Listed entries

* * * *

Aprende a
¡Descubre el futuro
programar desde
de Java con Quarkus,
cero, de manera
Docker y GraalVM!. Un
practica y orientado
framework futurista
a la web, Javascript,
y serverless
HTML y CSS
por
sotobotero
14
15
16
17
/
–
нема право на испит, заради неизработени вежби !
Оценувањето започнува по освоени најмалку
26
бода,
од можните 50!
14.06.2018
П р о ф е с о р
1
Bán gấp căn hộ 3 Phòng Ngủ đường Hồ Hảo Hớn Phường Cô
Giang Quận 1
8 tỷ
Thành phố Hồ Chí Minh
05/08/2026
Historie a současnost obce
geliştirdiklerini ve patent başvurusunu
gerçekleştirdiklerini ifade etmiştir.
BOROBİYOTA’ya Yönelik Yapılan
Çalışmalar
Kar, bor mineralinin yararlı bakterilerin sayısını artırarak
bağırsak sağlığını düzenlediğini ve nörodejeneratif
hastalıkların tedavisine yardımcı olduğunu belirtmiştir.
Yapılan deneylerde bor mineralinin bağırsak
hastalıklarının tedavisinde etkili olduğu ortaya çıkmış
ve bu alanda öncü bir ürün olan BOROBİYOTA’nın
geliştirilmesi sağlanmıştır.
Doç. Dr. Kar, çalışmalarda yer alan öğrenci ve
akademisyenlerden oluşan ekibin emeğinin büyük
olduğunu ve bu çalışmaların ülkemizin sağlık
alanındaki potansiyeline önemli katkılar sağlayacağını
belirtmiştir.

* * * *

Assigned task
From the records above, print exactly the lines that run from the line with "practica y orientado" to the line with "ve bu alanda", inclusive.

Result of the task
practica y orientado
framework futurista
a la web, Javascript,
y serverless
HTML y CSS
por
sotobotero
14
15
16
17
/
–
нема право на испит, заради неизработени вежби !
Оценувањето започнува по освоени најмалку
26
бода,
од можните 50!
14.06.2018
П р о ф е с о р
1
Bán gấp căn hộ 3 Phòng Ngủ đường Hồ Hảo Hớn Phường Cô
Giang Quận 1
8 tỷ
Thành phố Hồ Chí Minh
05/08/2026
Historie a současnost obce
geliştirdiklerini ve patent başvurusunu
gerçekleştirdiklerini ifade etmiştir.
BOROBİYOTA’ya Yönelik Yapılan
Çalışmalar
Kar, bor mineralinin yararlı bakterilerin sayısını artırarak
bağırsak sağlığını düzenlediğini ve nörodejeneratif
hastalıkların tedavisine yardımcı olduğunu belirtmiştir.
Yapılan deneylerde bor mineralinin bağırsak
hastalıklarının tedavisinde etkili olduğu ortaya çıkmış
ve bu alanda öncü bir ürün olan BOROBİYOTA’nın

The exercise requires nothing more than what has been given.